Top of Dataset content

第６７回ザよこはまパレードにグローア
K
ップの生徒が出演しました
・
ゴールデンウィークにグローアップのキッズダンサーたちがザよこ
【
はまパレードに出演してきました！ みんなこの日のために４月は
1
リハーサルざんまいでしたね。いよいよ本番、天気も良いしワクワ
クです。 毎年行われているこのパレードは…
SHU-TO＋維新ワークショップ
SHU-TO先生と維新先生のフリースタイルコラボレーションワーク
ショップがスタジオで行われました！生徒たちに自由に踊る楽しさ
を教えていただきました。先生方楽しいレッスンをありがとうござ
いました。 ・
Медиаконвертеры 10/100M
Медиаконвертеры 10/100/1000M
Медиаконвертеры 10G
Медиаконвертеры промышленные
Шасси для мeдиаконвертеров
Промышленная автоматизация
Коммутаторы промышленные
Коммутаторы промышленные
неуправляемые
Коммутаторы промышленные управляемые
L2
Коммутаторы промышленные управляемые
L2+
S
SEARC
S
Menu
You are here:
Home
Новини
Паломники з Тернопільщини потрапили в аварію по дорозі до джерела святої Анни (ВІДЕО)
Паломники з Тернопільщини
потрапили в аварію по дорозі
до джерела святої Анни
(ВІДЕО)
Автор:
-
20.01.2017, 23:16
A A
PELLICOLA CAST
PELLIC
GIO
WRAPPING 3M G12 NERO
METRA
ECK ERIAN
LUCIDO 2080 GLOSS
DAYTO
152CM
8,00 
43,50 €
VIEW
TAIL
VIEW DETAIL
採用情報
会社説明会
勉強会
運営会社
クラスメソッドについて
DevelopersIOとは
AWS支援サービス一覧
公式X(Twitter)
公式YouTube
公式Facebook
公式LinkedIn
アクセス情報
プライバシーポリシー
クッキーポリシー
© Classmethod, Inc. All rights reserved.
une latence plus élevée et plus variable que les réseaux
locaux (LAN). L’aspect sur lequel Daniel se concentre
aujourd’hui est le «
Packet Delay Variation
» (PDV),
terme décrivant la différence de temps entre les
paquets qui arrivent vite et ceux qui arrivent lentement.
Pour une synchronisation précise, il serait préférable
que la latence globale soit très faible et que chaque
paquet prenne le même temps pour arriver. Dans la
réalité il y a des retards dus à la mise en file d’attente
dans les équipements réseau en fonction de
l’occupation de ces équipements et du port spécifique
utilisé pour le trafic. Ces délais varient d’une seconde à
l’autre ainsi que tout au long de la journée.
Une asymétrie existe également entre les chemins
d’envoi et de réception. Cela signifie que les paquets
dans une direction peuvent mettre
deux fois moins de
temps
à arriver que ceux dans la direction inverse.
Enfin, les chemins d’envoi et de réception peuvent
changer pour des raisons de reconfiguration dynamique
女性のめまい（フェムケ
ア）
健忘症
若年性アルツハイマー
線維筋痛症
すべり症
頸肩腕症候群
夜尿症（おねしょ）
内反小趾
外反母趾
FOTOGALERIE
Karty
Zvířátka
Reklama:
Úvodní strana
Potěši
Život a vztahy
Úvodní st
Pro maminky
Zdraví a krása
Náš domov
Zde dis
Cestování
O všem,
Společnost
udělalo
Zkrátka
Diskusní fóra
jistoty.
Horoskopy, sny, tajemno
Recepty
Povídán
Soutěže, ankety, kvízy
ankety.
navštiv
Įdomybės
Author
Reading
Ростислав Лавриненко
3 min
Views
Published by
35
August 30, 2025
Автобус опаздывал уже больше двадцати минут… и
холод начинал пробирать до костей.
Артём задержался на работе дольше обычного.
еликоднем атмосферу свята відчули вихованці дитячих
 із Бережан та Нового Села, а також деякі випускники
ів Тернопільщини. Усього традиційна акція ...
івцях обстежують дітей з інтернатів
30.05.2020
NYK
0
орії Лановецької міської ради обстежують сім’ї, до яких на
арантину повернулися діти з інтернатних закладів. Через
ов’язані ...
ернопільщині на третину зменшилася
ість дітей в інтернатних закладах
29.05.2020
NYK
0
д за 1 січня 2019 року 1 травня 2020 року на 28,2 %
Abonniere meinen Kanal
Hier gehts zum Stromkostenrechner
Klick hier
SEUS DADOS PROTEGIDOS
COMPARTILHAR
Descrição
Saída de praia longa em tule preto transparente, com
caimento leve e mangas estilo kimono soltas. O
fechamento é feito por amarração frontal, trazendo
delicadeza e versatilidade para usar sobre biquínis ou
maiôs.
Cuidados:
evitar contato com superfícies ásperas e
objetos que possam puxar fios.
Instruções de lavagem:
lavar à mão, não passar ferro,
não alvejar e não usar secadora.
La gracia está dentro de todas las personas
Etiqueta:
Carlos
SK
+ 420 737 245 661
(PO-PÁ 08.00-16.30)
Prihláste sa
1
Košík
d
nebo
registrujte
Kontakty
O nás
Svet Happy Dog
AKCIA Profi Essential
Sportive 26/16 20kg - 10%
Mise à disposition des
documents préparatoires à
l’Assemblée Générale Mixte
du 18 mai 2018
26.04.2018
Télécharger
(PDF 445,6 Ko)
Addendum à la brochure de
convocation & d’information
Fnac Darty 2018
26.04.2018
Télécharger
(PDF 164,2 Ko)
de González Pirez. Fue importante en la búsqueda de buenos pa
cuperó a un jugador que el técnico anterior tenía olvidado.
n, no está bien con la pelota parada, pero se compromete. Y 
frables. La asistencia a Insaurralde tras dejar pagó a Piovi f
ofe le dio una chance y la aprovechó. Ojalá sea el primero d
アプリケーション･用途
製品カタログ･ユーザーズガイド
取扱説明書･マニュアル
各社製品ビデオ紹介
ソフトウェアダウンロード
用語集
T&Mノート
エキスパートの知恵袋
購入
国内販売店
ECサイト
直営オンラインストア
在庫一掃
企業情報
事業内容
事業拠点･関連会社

Bottom of Dataset content

● What the task asks
Present every one of these lines as a Markdown table with the columns "Row" and "Line", numbering each row and omitting any blank lines.

● Answer to this problem
| Row | Line |
|---|---|
| 1 | 第６７回ザよこはまパレードにグローア |
| 2 | K |
| 3 | ップの生徒が出演しました |
| 4 | ・ |
| 5 | ゴールデンウィークにグローアップのキッズダンサーたちがザよこ |
| 6 | 【 |
| 7 | はまパレードに出演してきました！ みんなこの日のために４月は |
| 8 | 1 |
| 9 | リハーサルざんまいでしたね。いよいよ本番、天気も良いしワクワ |
| 10 | クです。 毎年行われているこのパレードは… |
| 11 | SHU-TO＋維新ワークショップ |
| 12 | SHU-TO先生と維新先生のフリースタイルコラボレーションワーク |
| 13 | ショップがスタジオで行われました！生徒たちに自由に踊る楽しさ |
| 14 | を教えていただきました。先生方楽しいレッスンをありがとうござ |
| 15 | いました。 ・ |
| 16 | Медиаконвертеры 10/100M |
| 17 | Медиаконвертеры 10/100/1000M |
| 18 | Медиаконвертеры 10G |
| 19 | Медиаконвертеры промышленные |
| 20 | Шасси для мeдиаконвертеров |
| 21 | Промышленная автоматизация |
| 22 | Коммутаторы промышленные |
| 23 | Коммутаторы промышленные |
| 24 | неуправляемые |
| 25 | Коммутаторы промышленные управляемые |
| 26 | L2 |
| 27 | Коммутаторы промышленные управляемые |
| 28 | L2+ |
| 29 | S |
| 30 | SEARC |
| 31 | S |
| 32 | Menu |
| 33 | You are here: |
| 34 | Home |
| 35 | Новини |
| 36 | Паломники з Тернопільщини потрапили в аварію по дорозі до джерела святої Анни (ВІДЕО) |
| 37 | Паломники з Тернопільщини |
| 38 | потрапили в аварію по дорозі |
| 39 | до джерела святої Анни |
| 40 | (ВІДЕО) |
| 41 | Автор: |
| 42 | - |
| 43 | 20.01.2017, 23:16 |
| 44 | A A |
| 45 | PELLICOLA CAST |
| 46 | PELLIC |
| 47 | GIO |
| 48 | WRAPPING 3M G12 NERO |
| 49 | METRA |
| 50 | ECK ERIAN |
| 51 | LUCIDO 2080 GLOSS |
| 52 | DAYTO |
| 53 | 152CM |
| 54 | 8,00  |
| 55 | 43,50 € |
| 56 | VIEW |
| 57 | TAIL |
| 58 | VIEW DETAIL |
| 59 | 採用情報 |
| 60 | 会社説明会 |
| 61 | 勉強会 |
| 62 | 運営会社 |
| 63 | クラスメソッドについて |
| 64 | DevelopersIOとは |
| 65 | AWS支援サービス一覧 |
| 66 | 公式X(Twitter) |
| 67 | 公式YouTube |
| 68 | 公式Facebook |
| 69 | 公式LinkedIn |
| 70 | アクセス情報 |
| 71 | プライバシーポリシー |
| 72 | クッキーポリシー |
| 73 | © Classmethod, Inc. All rights reserved. |
| 74 | une latence plus élevée et plus variable que les réseaux |
| 75 | locaux (LAN). L’aspect sur lequel Daniel se concentre |
| 76 | aujourd’hui est le « |
| 77 | Packet Delay Variation |
| 78 | » (PDV), |
| 79 | terme décrivant la différence de temps entre les |
| 80 | paquets qui arrivent vite et ceux qui arrivent lentement. |
| 81 | Pour une synchronisation précise, il serait préférable |
| 82 | que la latence globale soit très faible et que chaque |
| 83 | paquet prenne le même temps pour arriver. Dans la |
| 84 | réalité il y a des retards dus à la mise en file d’attente |
| 85 | dans les équipements réseau en fonction de |
| 86 | l’occupation de ces équipements et du port spécifique |
| 87 | utilisé pour le trafic. Ces délais varient d’une seconde à |
| 88 | l’autre ainsi que tout au long de la journée. |
| 89 | Une asymétrie existe également entre les chemins |
| 90 | d’envoi et de réception. Cela signifie que les paquets |
| 91 | dans une direction peuvent mettre |
| 92 | deux fois moins de |
| 93 | temps |
| 94 | à arriver que ceux dans la direction inverse. |
| 95 | Enfin, les chemins d’envoi et de réception peuvent |
| 96 | changer pour des raisons de reconfiguration dynamique |
| 97 | 女性のめまい（フェムケ |
| 98 | ア） |
| 99 | 健忘症 |
| 100 | 若年性アルツハイマー |
| 101 | 線維筋痛症 |
| 102 | すべり症 |
| 103 | 頸肩腕症候群 |
| 104 | 夜尿症（おねしょ） |
| 105 | 内反小趾 |
| 106 | 外反母趾 |
| 107 | FOTOGALERIE |
| 108 | Karty |
| 109 | Zvířátka |
| 110 | Reklama: |
| 111 | Úvodní strana |
| 112 | Potěši |
| 113 | Život a vztahy |
| 114 | Úvodní st |
| 115 | Pro maminky |
| 116 | Zdraví a krása |
| 117 | Náš domov |
| 118 | Zde dis |
| 119 | Cestování |
| 120 | O všem, |
| 121 | Společnost |
| 122 | udělalo |
| 123 | Zkrátka |
| 124 | Diskusní fóra |
| 125 | jistoty. |
| 126 | Horoskopy, sny, tajemno |
| 127 | Recepty |
| 128 | Povídán |
| 129 | Soutěže, ankety, kvízy |
| 130 | ankety. |
| 131 | navštiv |
| 132 | Įdomybės |
| 133 | Author |
| 134 | Reading |
| 135 | Ростислав Лавриненко |
| 136 | 3 min |
| 137 | Views |
| 138 | Published by |
| 139 | 35 |
| 140 | August 30, 2025 |
| 141 | Автобус опаздывал уже больше двадцати минут… и |
| 142 | холод начинал пробирать до костей. |
| 143 | Артём задержался на работе дольше обычного. |
| 144 | еликоднем атмосферу свята відчули вихованці дитячих |
| 145 |  із Бережан та Нового Села, а також деякі випускники |
| 146 | ів Тернопільщини. Усього традиційна акція ... |
| 147 | івцях обстежують дітей з інтернатів |
| 148 | 30.05.2020 |
| 149 | NYK |
| 150 | 0 |
| 151 | орії Лановецької міської ради обстежують сім’ї, до яких на |
| 152 | арантину повернулися діти з інтернатних закладів. Через |
| 153 | ов’язані ... |
| 154 | ернопільщині на третину зменшилася |
| 155 | ість дітей в інтернатних закладах |
| 156 | 29.05.2020 |
| 157 | NYK |
| 158 | 0 |
| 159 | д за 1 січня 2019 року 1 травня 2020 року на 28,2 % |
| 160 | Abonniere meinen Kanal |
| 161 | Hier gehts zum Stromkostenrechner |
| 162 | Klick hier |
| 163 | SEUS DADOS PROTEGIDOS |
| 164 | COMPARTILHAR |
| 165 | Descrição |
| 166 | Saída de praia longa em tule preto transparente, com |
| 167 | caimento leve e mangas estilo kimono soltas. O |
| 168 | fechamento é feito por amarração frontal, trazendo |
| 169 | delicadeza e versatilidade para usar sobre biquínis ou |
| 170 | maiôs. |
| 171 | Cuidados: |
| 172 | evitar contato com superfícies ásperas e |
| 173 | objetos que possam puxar fios. |
| 174 | Instruções de lavagem: |
| 175 | lavar à mão, não passar ferro, |
| 176 | não alvejar e não usar secadora. |
| 177 | La gracia está dentro de todas las personas |
| 178 | Etiqueta: |
| 179 | Carlos |
| 180 | SK |
| 181 | + 420 737 245 661 |
| 182 | (PO-PÁ 08.00-16.30) |
| 183 | Prihláste sa |
| 184 | 1 |
| 185 | Košík |
| 186 | d |
| 187 | nebo |
| 188 | registrujte |
| 189 | Kontakty |
| 190 | O nás |
| 191 | Svet Happy Dog |
| 192 | AKCIA Profi Essential |
| 193 | Sportive 26/16 20kg - 10% |
| 194 | Mise à disposition des |
| 195 | documents préparatoires à |
| 196 | l’Assemblée Générale Mixte |
| 197 | du 18 mai 2018 |
| 198 | 26.04.2018 |
| 199 | Télécharger |
| 200 | (PDF 445,6 Ko) |
| 201 | Addendum à la brochure de |
| 202 | convocation & d’information |
| 203 | Fnac Darty 2018 |
| 204 | 26.04.2018 |
| 205 | Télécharger |
| 206 | (PDF 164,2 Ko) |
| 207 | de González Pirez. Fue importante en la búsqueda de buenos pa |
| 208 | cuperó a un jugador que el técnico anterior tenía olvidado. |
| 209 | n, no está bien con la pelota parada, pero se compromete. Y  |
| 210 | frables. La asistencia a Insaurralde tras dejar pagó a Piovi f |
| 211 | ofe le dio una chance y la aprovechó. Ojalá sea el primero d |
| 212 | アプリケーション･用途 |
| 213 | 製品カタログ･ユーザーズガイド |
| 214 | 取扱説明書･マニュアル |
| 215 | 各社製品ビデオ紹介 |
| 216 | ソフトウェアダウンロード |
| 217 | 用語集 |
| 218 | T&Mノート |
| 219 | エキスパートの知恵袋 |
| 220 | 購入 |
| 221 | 国内販売店 |
| 222 | ECサイト |
| 223 | 直営オンラインストア |
| 224 | 在庫一掃 |
| 225 | 企業情報 |
| 226 | 事業内容 |
| 227 | 事業拠点･関連会社 |